BIMB, Still Work In Progress

Bank Islam Malaysia Berhad (BIMB) has reported an improvement in its Environmental, Social and Governance (ESG) score, which now stands at 57 out of 100. This represents significant progress from the previous score of 43, reflecting advancements in BIMB’s sustainability efforts.

As BIMB embarks on an enhanced sustainability journey, Maybank Investment Bank Bhd (Maybank IB) has maintained a HOLD rating on the bank, with a target price of RM2.75. This valuation is based on a projected financial year 2025 (FY25) price-to-book value ratio of 0.8 times and a forecasted return on equity of 7.9%.

BIMB’s ESG score, now above the average rating of 50 on Maybank IB’s scale, reflects the bank’s expanded ESG initiatives. Key developments include the establishment of an ESG credit risk guideline and the collection of data on Scope 1 and 2 emissions to monitor and set reduction targets.

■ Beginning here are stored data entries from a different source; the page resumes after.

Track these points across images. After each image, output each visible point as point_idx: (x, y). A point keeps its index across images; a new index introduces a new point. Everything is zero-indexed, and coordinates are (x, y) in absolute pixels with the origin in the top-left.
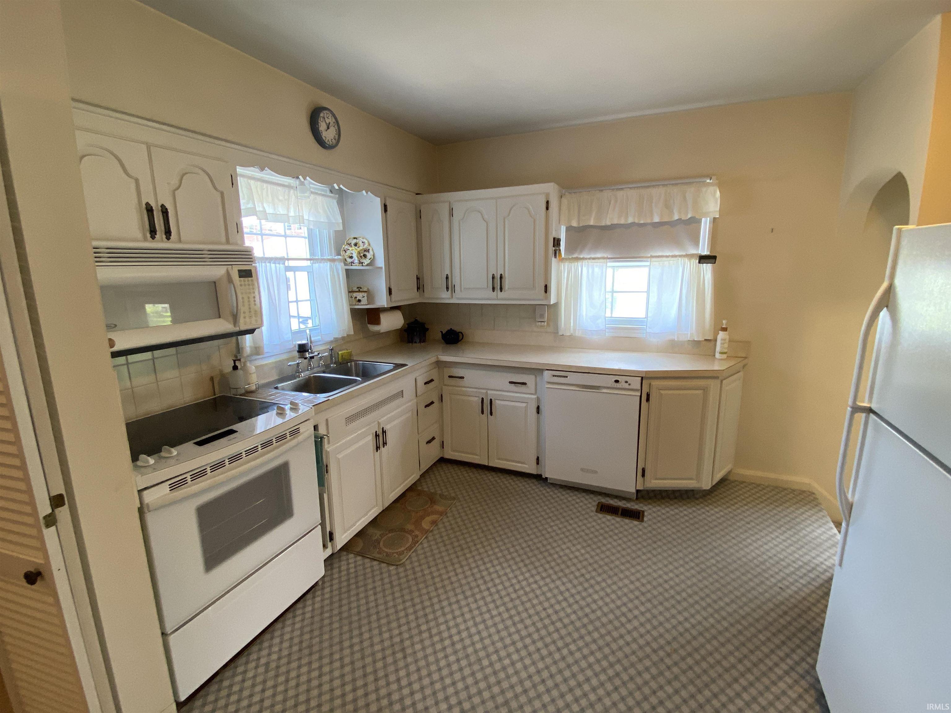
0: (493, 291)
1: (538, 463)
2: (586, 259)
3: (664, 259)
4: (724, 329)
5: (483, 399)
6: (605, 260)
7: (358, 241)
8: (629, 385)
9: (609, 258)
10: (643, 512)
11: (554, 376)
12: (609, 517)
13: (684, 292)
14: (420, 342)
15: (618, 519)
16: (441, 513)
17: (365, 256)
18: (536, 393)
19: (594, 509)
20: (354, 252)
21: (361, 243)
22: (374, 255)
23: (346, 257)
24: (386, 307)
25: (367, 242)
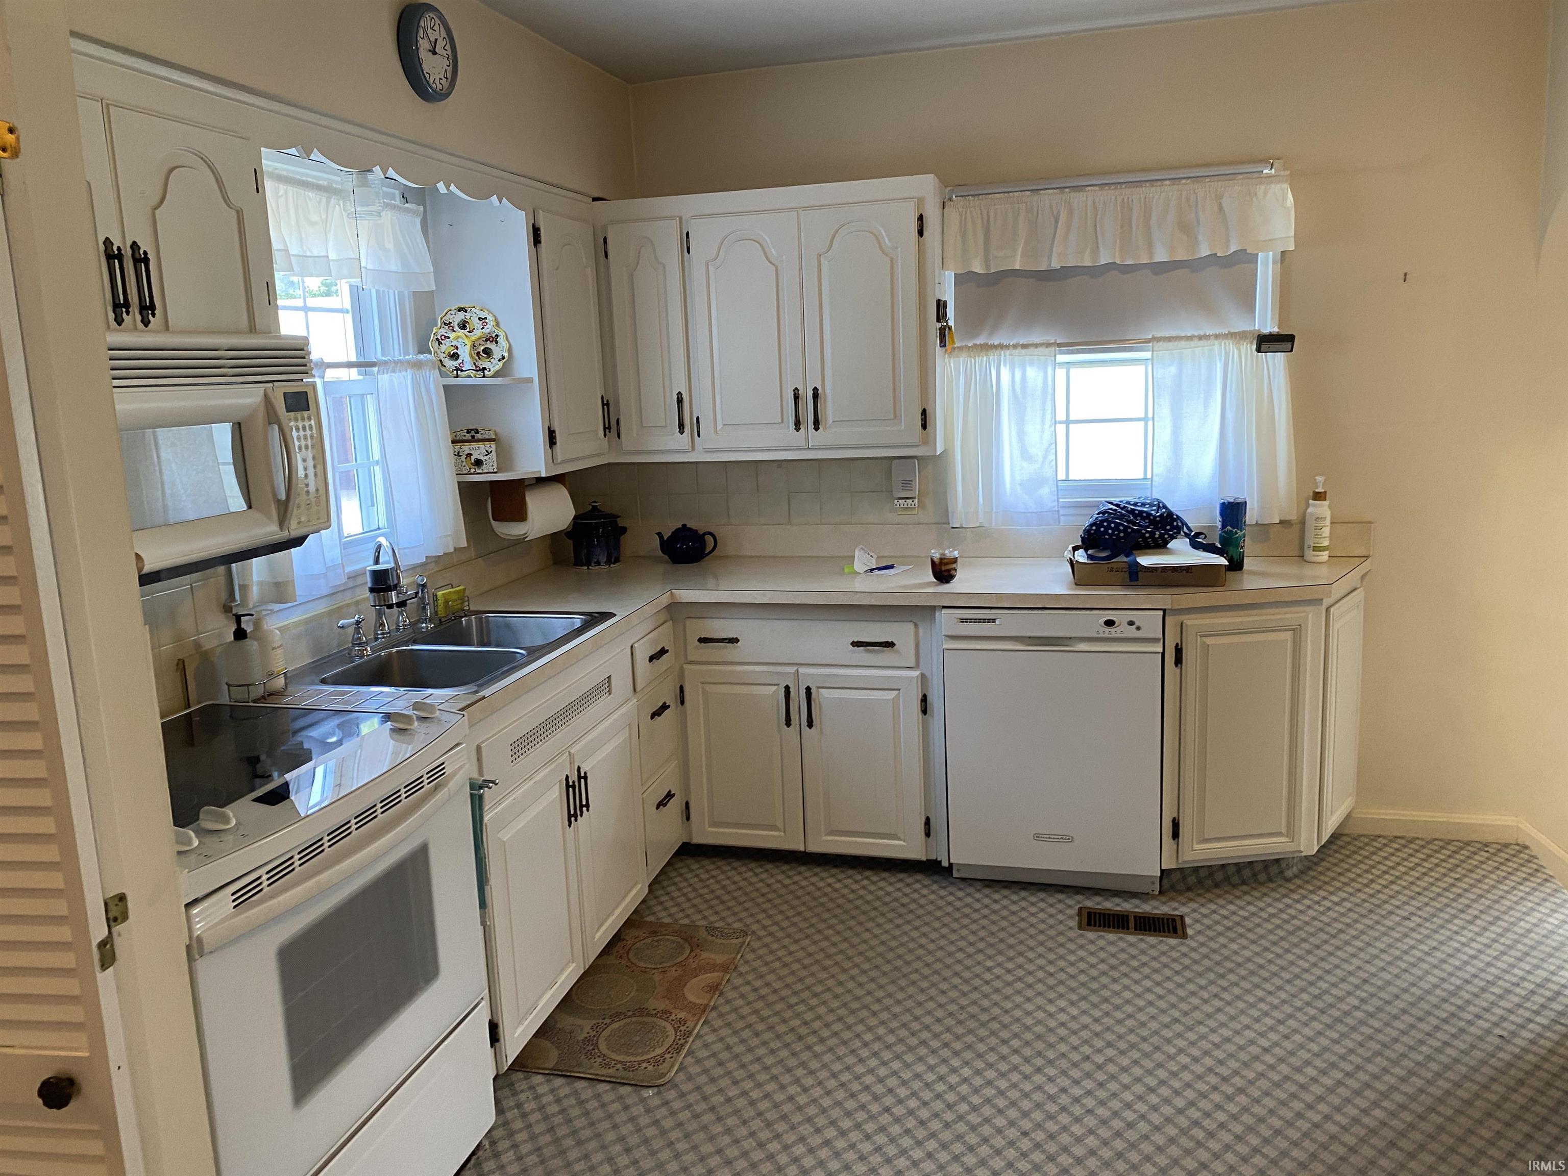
0: (797, 429)
1: (928, 834)
2: (1007, 347)
3: (1183, 343)
4: (1319, 496)
5: (787, 688)
6: (1052, 349)
7: (468, 315)
8: (1138, 628)
9: (1059, 345)
10: (1182, 917)
11: (962, 620)
12: (1111, 937)
13: (1230, 415)
14: (609, 562)
15: (1131, 938)
16: (725, 968)
17: (488, 352)
18: (917, 666)
19: (1074, 923)
20: (463, 343)
21: (475, 320)
22: (510, 350)
23: (442, 356)
24: (543, 475)
25: (490, 318)
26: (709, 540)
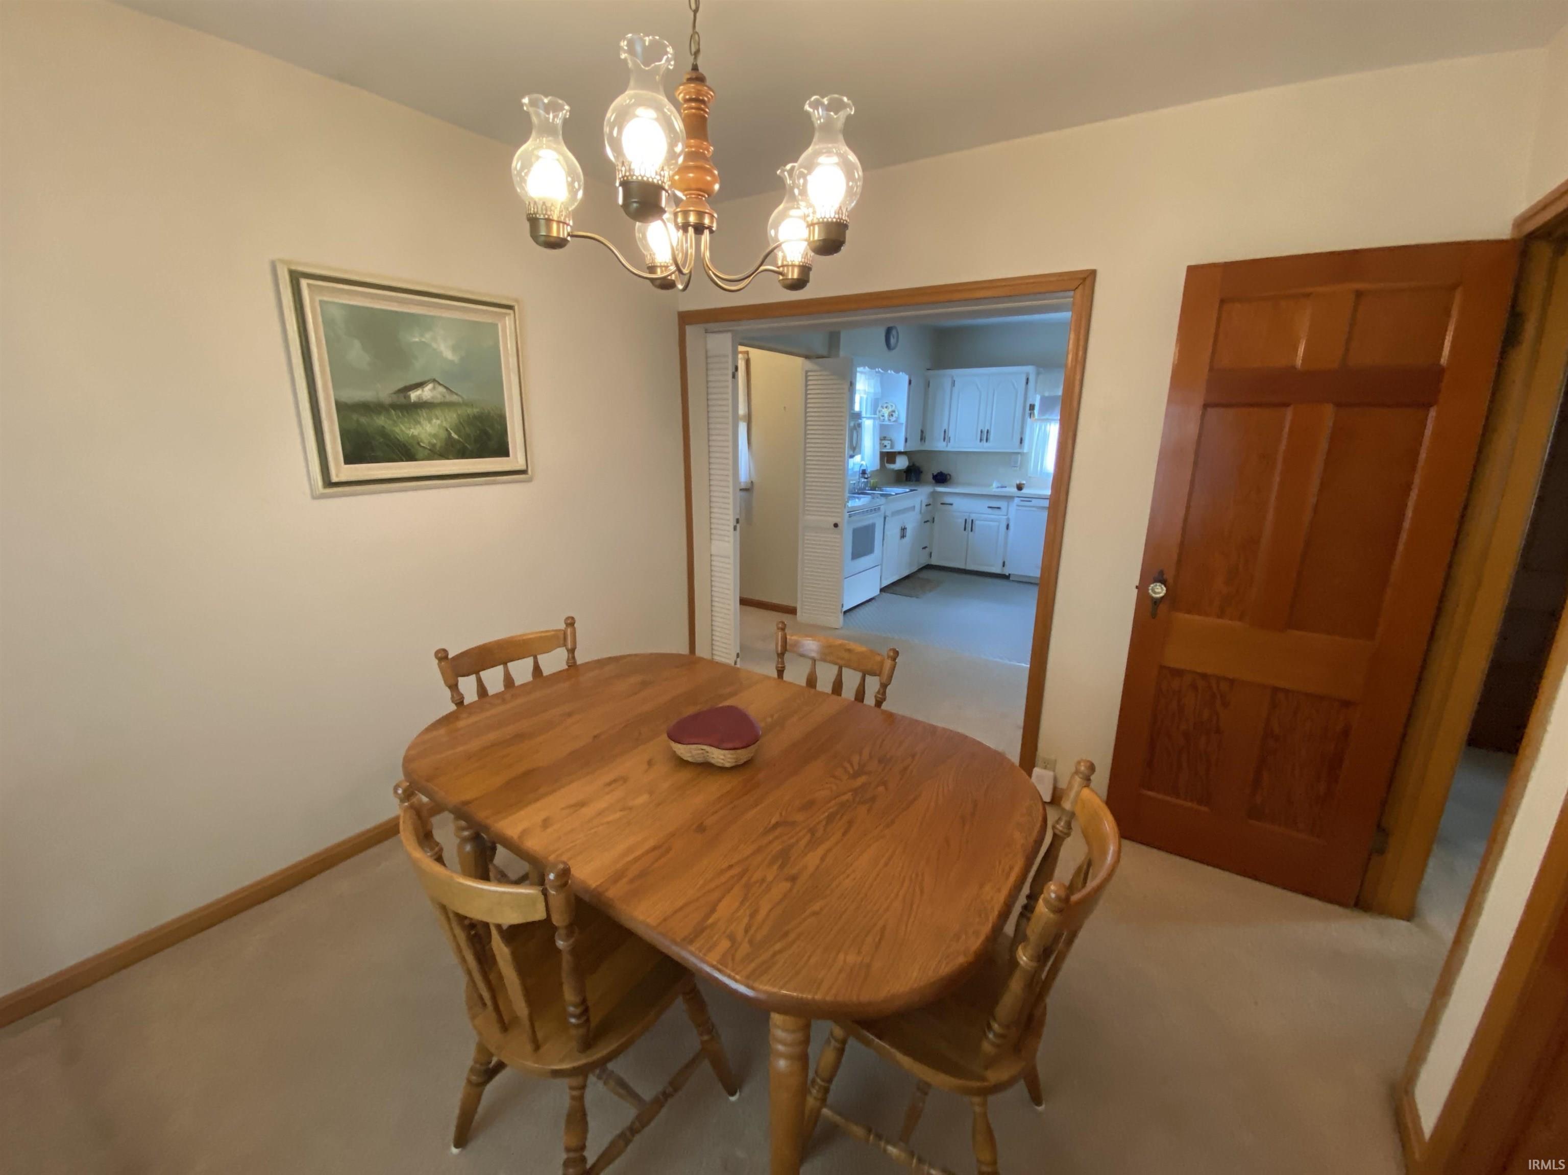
0: (981, 442)
1: (1003, 566)
5: (966, 520)
7: (888, 404)
11: (1021, 501)
14: (916, 480)
17: (892, 415)
18: (1007, 515)
20: (886, 412)
21: (890, 406)
22: (898, 415)
23: (880, 416)
24: (902, 451)
25: (894, 406)
26: (948, 477)
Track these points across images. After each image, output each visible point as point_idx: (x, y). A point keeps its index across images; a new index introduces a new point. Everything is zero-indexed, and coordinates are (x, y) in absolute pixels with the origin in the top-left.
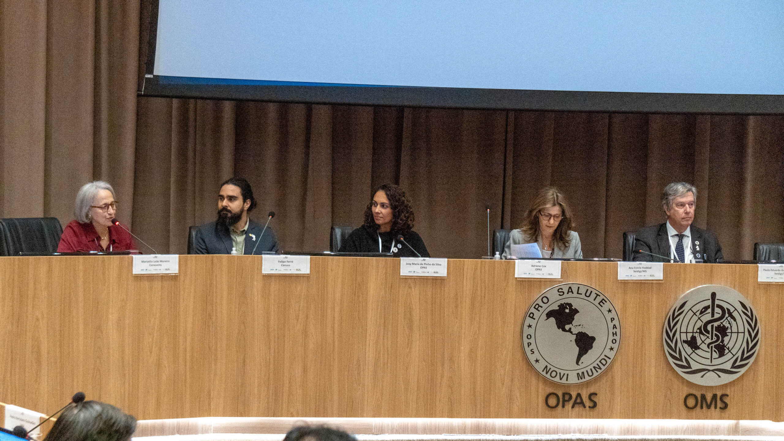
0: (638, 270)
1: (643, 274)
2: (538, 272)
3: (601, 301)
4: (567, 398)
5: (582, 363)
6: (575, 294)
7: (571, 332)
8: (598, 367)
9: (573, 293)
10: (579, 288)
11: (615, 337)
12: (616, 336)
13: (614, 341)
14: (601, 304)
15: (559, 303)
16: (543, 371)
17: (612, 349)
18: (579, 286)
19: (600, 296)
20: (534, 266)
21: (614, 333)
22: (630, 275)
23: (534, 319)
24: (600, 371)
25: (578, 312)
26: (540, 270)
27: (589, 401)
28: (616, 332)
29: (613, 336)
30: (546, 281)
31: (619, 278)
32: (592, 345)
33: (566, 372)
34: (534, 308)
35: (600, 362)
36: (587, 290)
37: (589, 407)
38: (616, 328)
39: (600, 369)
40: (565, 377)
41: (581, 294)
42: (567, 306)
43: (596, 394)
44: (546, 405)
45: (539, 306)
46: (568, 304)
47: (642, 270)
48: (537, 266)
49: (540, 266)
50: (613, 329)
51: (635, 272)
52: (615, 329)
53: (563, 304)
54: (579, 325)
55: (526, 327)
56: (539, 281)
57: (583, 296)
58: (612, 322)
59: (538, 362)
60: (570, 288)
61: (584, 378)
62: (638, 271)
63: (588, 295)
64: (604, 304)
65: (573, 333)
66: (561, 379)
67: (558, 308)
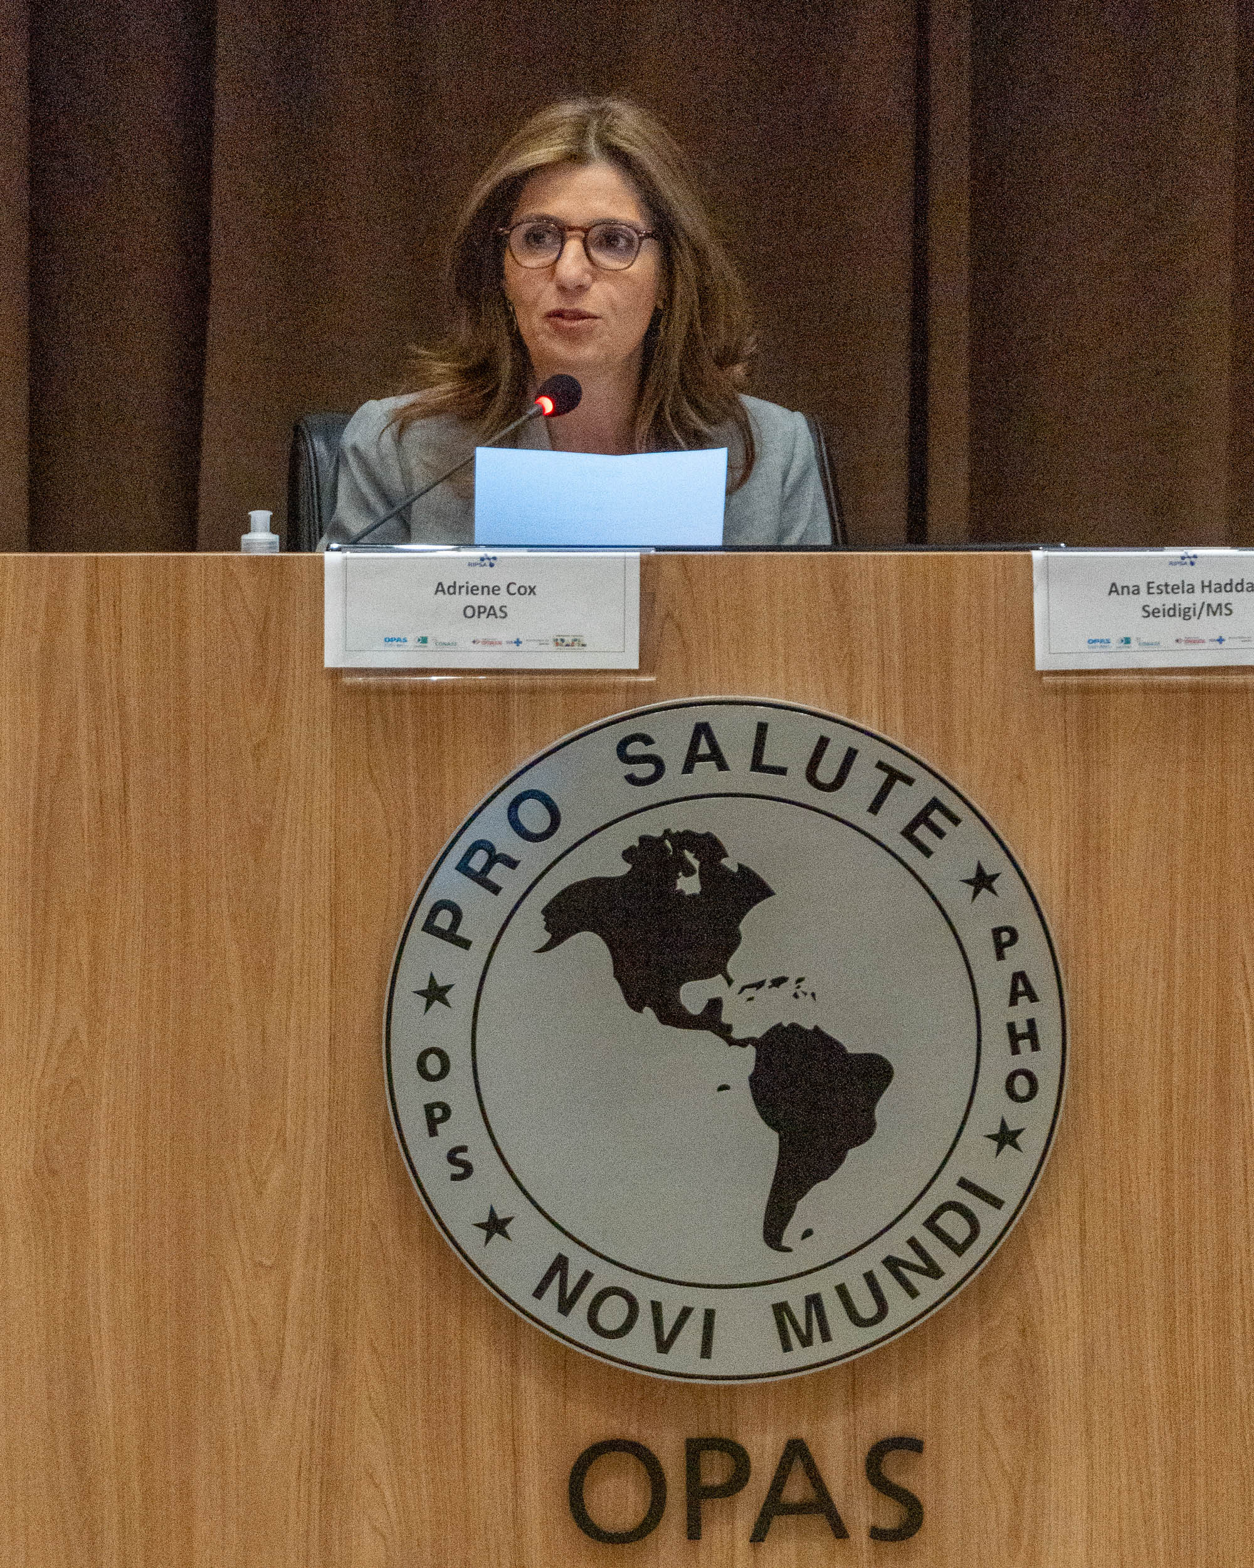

The bank has also initiated the collation of Scope 3 emissions from corporate clients and is developing a climate transition plan as part of its broader sustainability policy. BIMB’s target is to double its ESG-rated financing assets by 2025 while creating tangible social impacts such as benefitting 3,000 individuals through social finance initiatives. Furthermore, the bank aims to elevate its employee engagement and readiness to match national benchmarks for the best workplace environments.

Financially, BIMB’s management has set ambitious goals for FY24. These targets include 7%-8% financing growth, a net interest margin above 2.1% and a gross impaired financing ratio under 1.1%. In the first half of FY24, BIMB achieved 2.4% financing growth, a gross impaired financing ratio of 0.92% and a credit cost of 23 basis points. The bank is also focused on technology investments and workforce development, aiming to bring its cost-to-income ratio down to 55% over the next three years from its current 63.1%.